Ulam was asked to review the results of calculations directed toward the development of the bomb (from the Teller-Ulam design). Though Ulam had the breakthrough idea, he and Teller developed the idea into the first workable design for this megaton-range hydrogen bomb, first proposed in a classified scientific paper on March 9, 1951. The “supercompression” idea was to divide the fission component from the fusion components of the weapon and use the radiation produced by the fission bomb to condense the fusion fuel and then ignite it. The idea worked, and importantly, was implemented with the assistance of a digital computing device. Interestingly, Oppenheimer was morally opposed to building the hydrogen bomb, but he considered the atomic bomb “technically sweet.”

The connection to the first digital computers

Ulam realized the importance of digital computing devices. He remembered that von Neumann had earlier sponsored Metropolis in 1945 to deploy calculations on the ENIAC (Electronic Numerical Integrator and Computer), the first programmable, electronic, digital general-purpose computer. In 1951, Metropolis led a team of scientists to construct the MANIAC (Mathematical and Numerical Integrator and Calculator). Smaller than the ENIAC but able to store programs, Teller and Ulam employed the digital device, which used a computer architecture from von Neumann, to perform the engineering calculations for the hydrogen bomb.

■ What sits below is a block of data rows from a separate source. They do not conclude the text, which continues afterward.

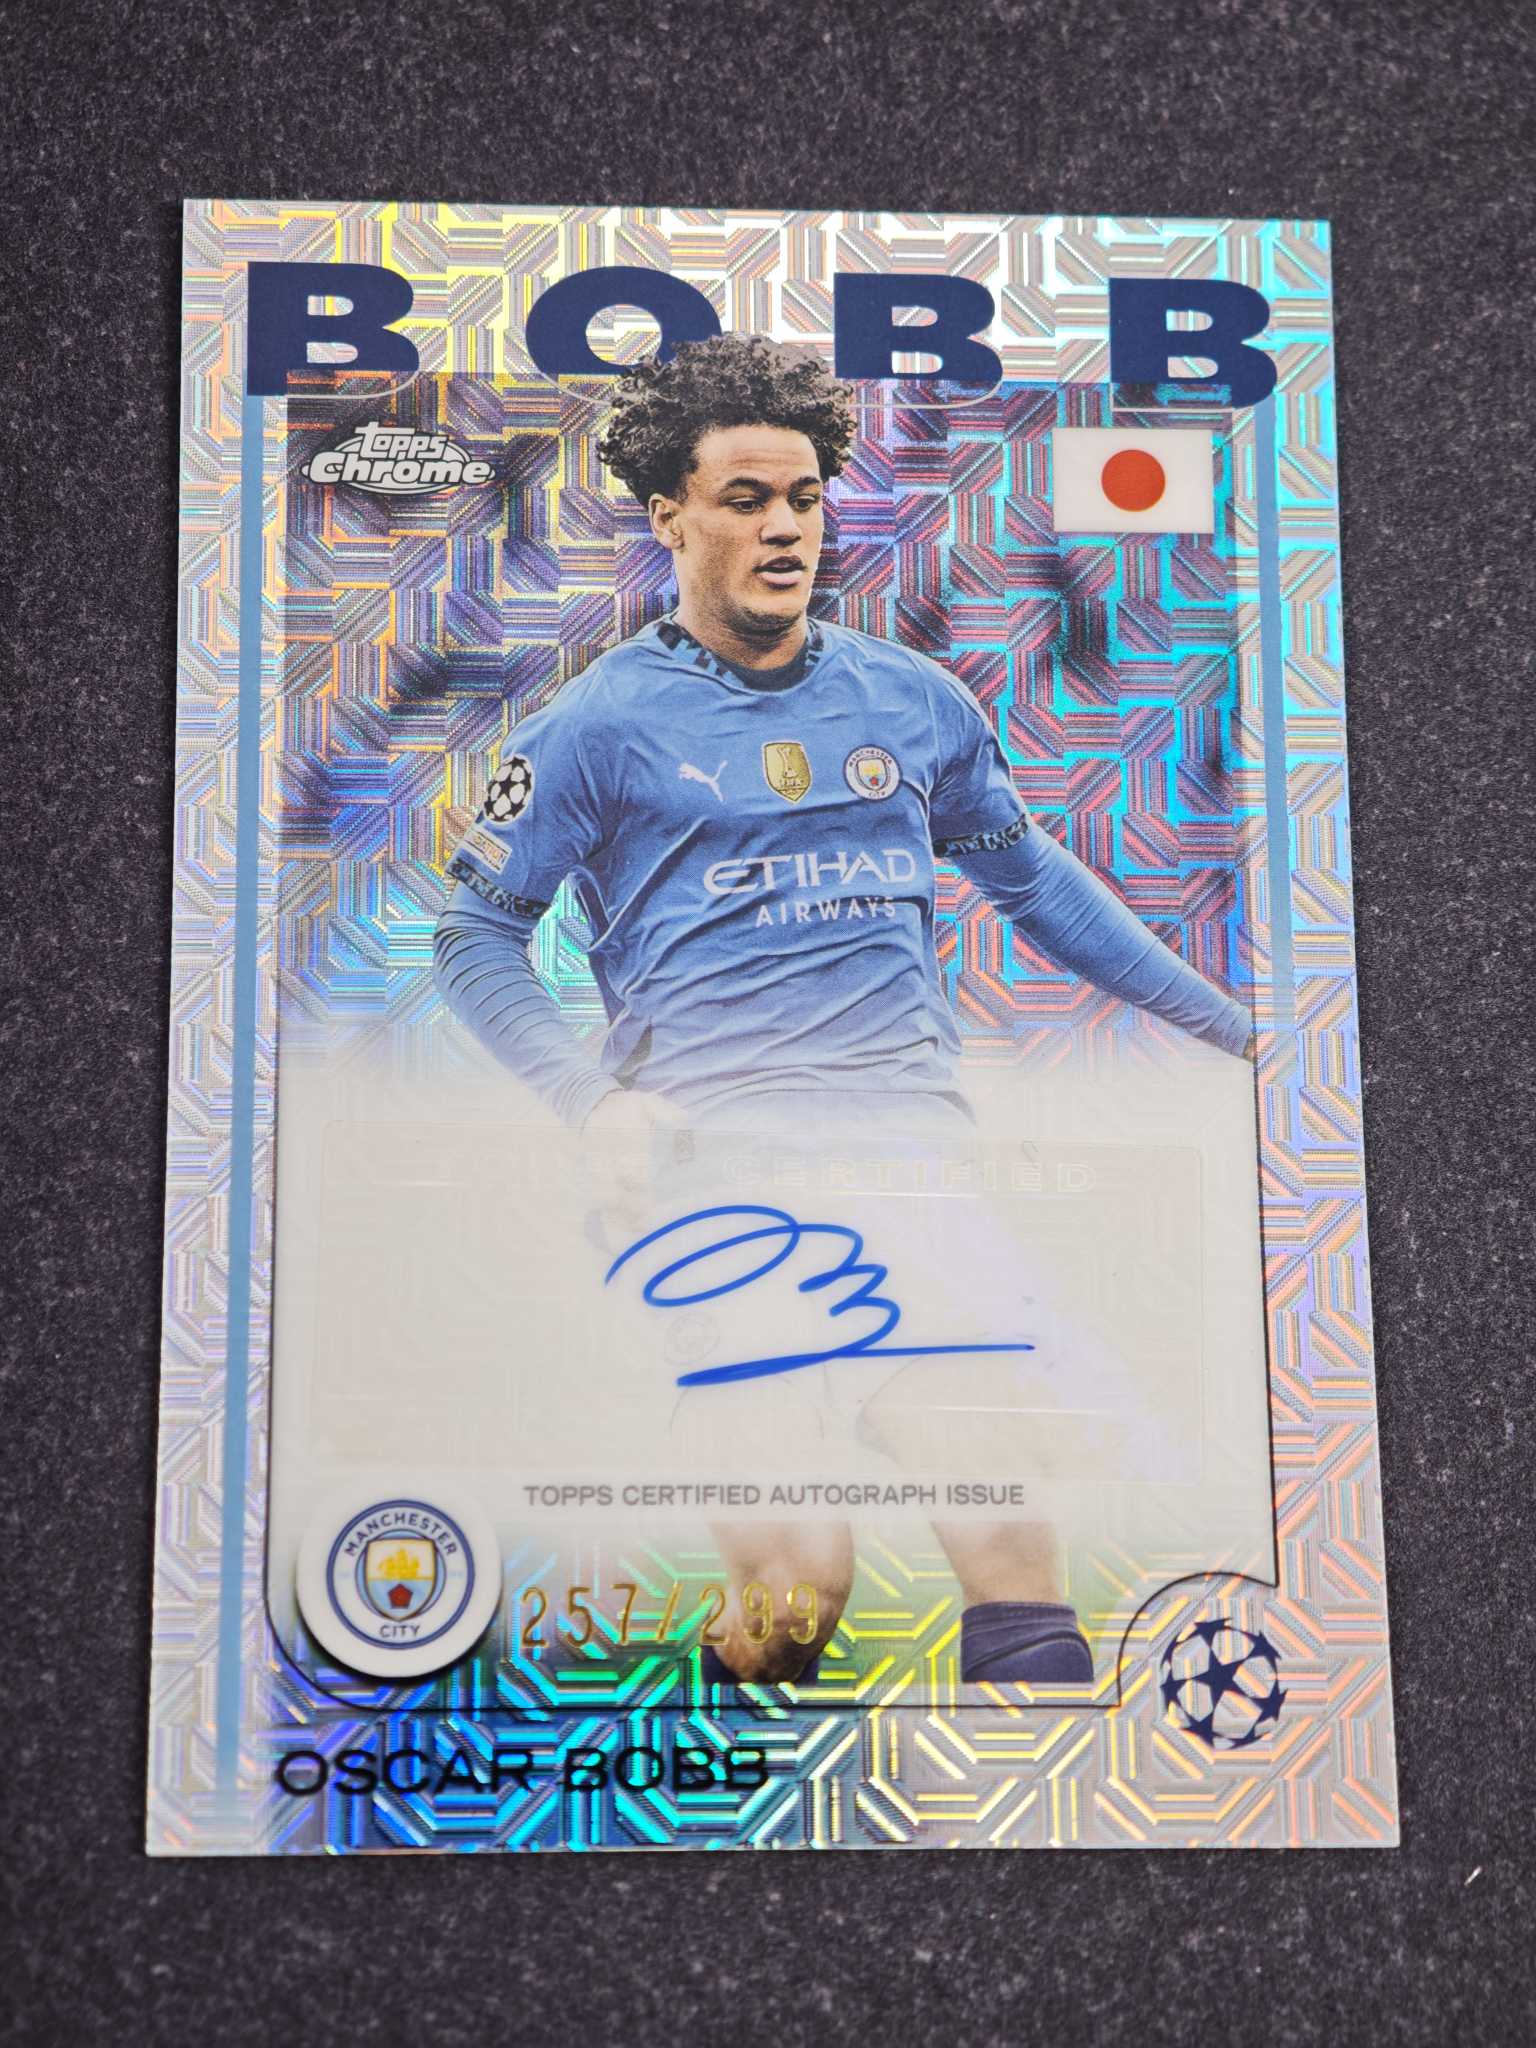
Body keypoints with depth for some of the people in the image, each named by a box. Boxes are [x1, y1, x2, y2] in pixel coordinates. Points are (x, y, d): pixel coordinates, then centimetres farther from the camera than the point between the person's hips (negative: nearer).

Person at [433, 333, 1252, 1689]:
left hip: (913, 1108, 3)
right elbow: (477, 932, 12)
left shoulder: (914, 701, 18)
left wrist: (1237, 1025, 30)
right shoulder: (603, 723, 8)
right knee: (798, 1576, -16)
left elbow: (1033, 879, 29)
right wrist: (592, 1098, -4)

The first test of this fully featured thermonuclear device (“Ivy Mike“) on November 1, 1952, was successful.

How the method helps companies analyze risk today

Today, the work of Ulam lives on. Many Monte Carlo method calculations are conducted on large massively parallel supercomputers and small personal computers, especially in risk simulations for businesses, as the calculations provide quick results that are often accurate. These calculations have become popular in many disciplines and in a wide variety of industries and governmental organizations.

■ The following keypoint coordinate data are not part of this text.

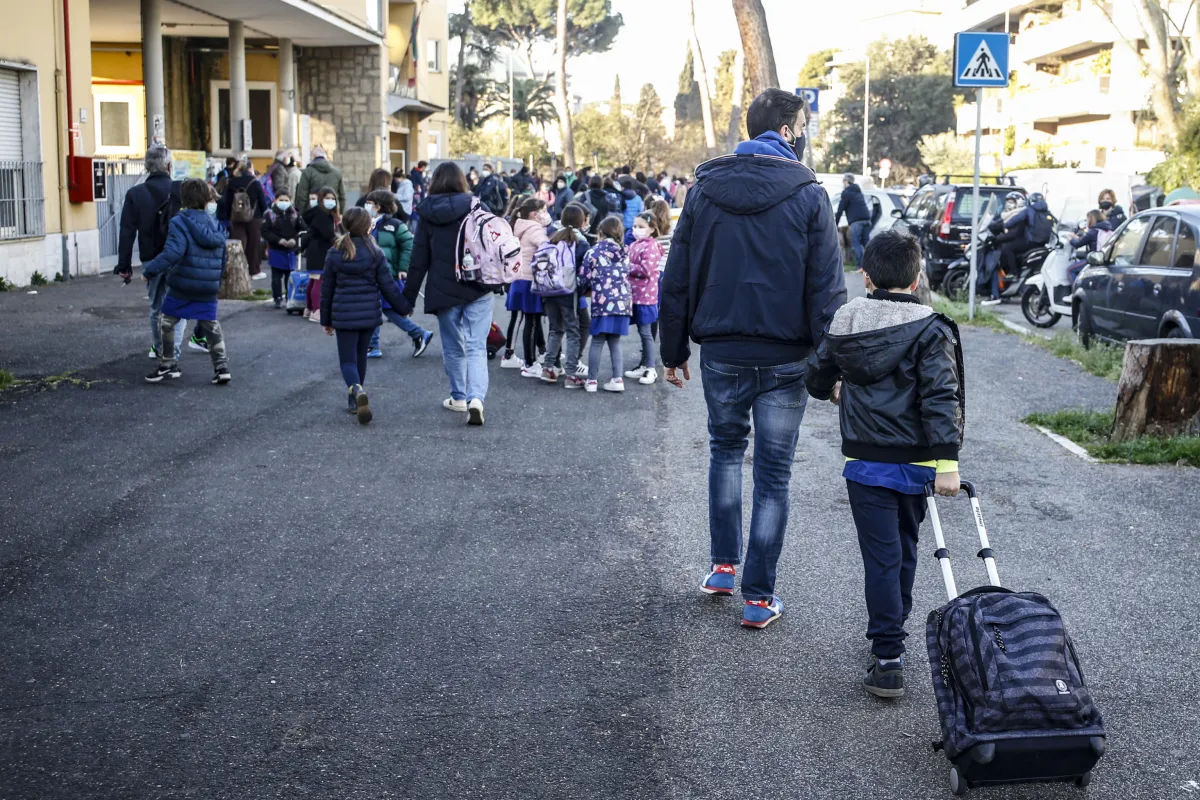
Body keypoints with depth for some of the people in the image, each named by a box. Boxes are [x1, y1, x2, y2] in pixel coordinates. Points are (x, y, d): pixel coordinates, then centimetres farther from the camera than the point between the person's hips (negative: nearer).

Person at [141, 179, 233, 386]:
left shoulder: (180, 223, -12)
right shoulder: (216, 226, 8)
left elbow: (172, 252, -25)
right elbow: (222, 260, 15)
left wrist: (150, 270, -20)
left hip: (182, 286, -5)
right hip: (208, 289, 5)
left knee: (167, 324, 12)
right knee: (211, 326, 13)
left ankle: (167, 365, 16)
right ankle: (221, 367, 6)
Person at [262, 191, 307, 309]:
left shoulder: (295, 214, 0)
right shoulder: (270, 214, -7)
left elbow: (302, 230, 0)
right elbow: (265, 232, -10)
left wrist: (295, 239, -16)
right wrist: (278, 240, -18)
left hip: (292, 251, 2)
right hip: (276, 251, -2)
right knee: (277, 277, 4)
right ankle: (278, 299, 11)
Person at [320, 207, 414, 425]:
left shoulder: (335, 254, -3)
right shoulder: (375, 253, -5)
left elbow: (327, 289, 3)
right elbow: (388, 285, -3)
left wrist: (326, 319, 13)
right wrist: (404, 307, 12)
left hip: (343, 315, -1)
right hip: (368, 314, 1)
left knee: (348, 360, 0)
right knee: (360, 356, 19)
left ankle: (356, 390, -29)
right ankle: (356, 400, 27)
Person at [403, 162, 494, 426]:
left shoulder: (428, 214, -1)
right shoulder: (475, 207, -4)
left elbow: (419, 259, 0)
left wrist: (408, 296, 6)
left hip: (444, 290, 1)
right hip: (478, 288, -1)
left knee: (453, 347, 17)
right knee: (476, 346, -1)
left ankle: (458, 397, 26)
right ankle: (476, 397, -18)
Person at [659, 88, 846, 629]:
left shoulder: (706, 190, 3)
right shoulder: (808, 196, -8)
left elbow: (677, 277, 6)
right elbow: (827, 288, -10)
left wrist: (673, 349, 13)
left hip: (721, 354, 3)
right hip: (784, 359, -3)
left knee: (725, 449, 25)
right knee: (773, 473, 6)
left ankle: (723, 565, 24)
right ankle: (758, 597, 9)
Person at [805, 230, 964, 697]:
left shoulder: (846, 324, 0)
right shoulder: (930, 331, -8)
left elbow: (817, 378, 14)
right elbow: (941, 397, -17)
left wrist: (834, 390, 37)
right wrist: (947, 461, -18)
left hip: (866, 464, 0)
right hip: (915, 464, 0)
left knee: (881, 557, 0)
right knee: (904, 547, 20)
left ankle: (888, 658, -7)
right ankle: (893, 628, 35)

Monte Carlo Risk Simulation is featured in proprietary software such as SAS JMP, @Risk, Analytic Solver Platform and Crystal Ball, as well as open-source apps such as Cassandra Monte Carlo Software. Such software helps organizations analyze risk utilizing the Monte Carlo method by providing two outputs of a function: the outcome of a calculation and the likelihood of that outcome occurring, both important in determining and managing the risk associated with a business decision.

Instead of predicting a set of fixed values, a Monte Carlo simulation predicts a set of outcomes based on a range of estimates using a probability distribution for each input. It recalculates the results repeatedly (often thousands of times), each time using a separate set of random numbers (within the minimum and maximum values) to produce likely outcomes. 

For example, in a business situation where product price, demand and cost are all uncertain for an upcoming quarter, a Monte Carlo simulation could predict a quarterly profit (or loss) for the product and the likelihood of obtaining that profit (or loss). By utilizing the appropriate probability distribution for each uncertain input and sampling thousands of values within each range for price, demand and cost, the simulation displays the expected value for the profit and the likelihood (e.g., 90%) of achieving it. This approach is far better than simple sensitivity analyses, which can only use deterministic methods on one or two inputs, and leads to better decision-making.

The rest of the story

Ulam’s work with the Monte Carlo method and the hydrogen bomb are depicted in the movie Adventures of a Mathematician based on the 1983 book of the same name. However, the stories of other scientists from this era also deserve to be told. The Imitation Game features the account of Dr. Alan Turing and the Turing Machine, which not only impacted the outcome of Nazi Germany in WWII but was also a precursor to modern computing, AI and the Turing Test. Another worthy movie is Top Secret ‘Rosies’: The Female ‘Computers’ of WWII, the documentary featuring the story of female mathematicians who became human computers for the Army during WWII.

Moving forward, perhaps films will be released about other famous computational scientists from that era whose legacy survives them. Interestingly, if we measured that outcome of success using the Monte Carlo method, there would likely be little to no risk.